*** SOURCE RECORDS ***
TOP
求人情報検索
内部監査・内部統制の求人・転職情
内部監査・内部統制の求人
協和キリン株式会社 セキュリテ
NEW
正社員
*** End of SOURCE RECORDS ***
*** SOURCE RECORDS ***
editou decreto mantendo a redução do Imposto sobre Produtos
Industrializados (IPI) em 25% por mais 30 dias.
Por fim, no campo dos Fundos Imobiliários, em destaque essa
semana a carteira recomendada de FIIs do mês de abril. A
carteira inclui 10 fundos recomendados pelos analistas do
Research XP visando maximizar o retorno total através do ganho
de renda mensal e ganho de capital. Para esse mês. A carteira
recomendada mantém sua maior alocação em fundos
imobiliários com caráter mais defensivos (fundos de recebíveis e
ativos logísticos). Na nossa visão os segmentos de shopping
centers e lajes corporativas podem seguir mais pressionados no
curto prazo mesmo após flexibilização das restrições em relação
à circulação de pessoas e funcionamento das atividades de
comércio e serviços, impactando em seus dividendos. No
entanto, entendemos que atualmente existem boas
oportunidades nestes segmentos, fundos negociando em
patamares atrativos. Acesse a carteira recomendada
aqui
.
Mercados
*** End of SOURCE RECORDS ***
TRY IT: Lines that contain "mais" are to be copied from the records above.

FINISHED TASK:
Industrializados (IPI) em 25% por mais 30 dias.
imobiliários com caráter mais defensivos (fundos de recebíveis e
centers e lajes corporativas podem seguir mais pressionados no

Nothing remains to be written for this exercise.